WORK TO COMPLETE - Without including any pictures, please copy every entry below exactly.
** Opening EXTRACTED DATA block **
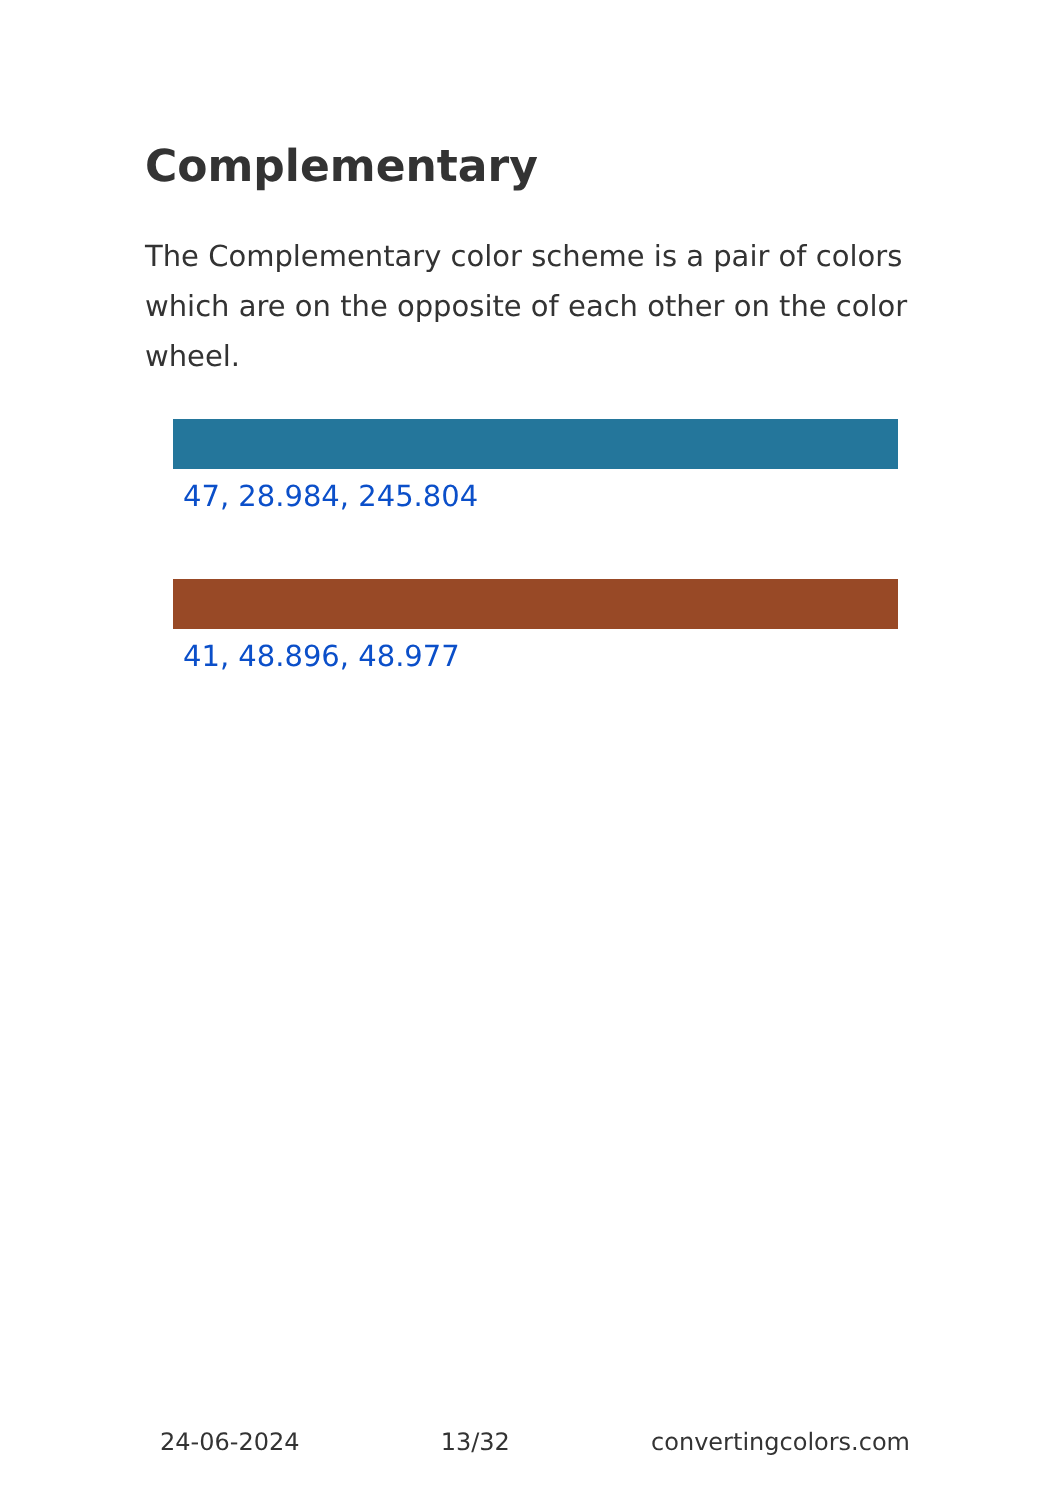Complementary
The Complementary color scheme is a pair of colors which are on the opposite of each other on the color wheel.
47, 28.984, 245.804
41, 48.896, 48.977
24-06-2024 13/32 convertingcolors.com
** Closing EXTRACTED DATA block **
SOLUTION TO THE EXERCISE -
Complementary
The Complementary color scheme is a pair of colors which are on the opposite of each other on the color wheel.
47, 28.984, 245.804
41, 48.896, 48.977
24-06-2024 13/32 convertingcolors.com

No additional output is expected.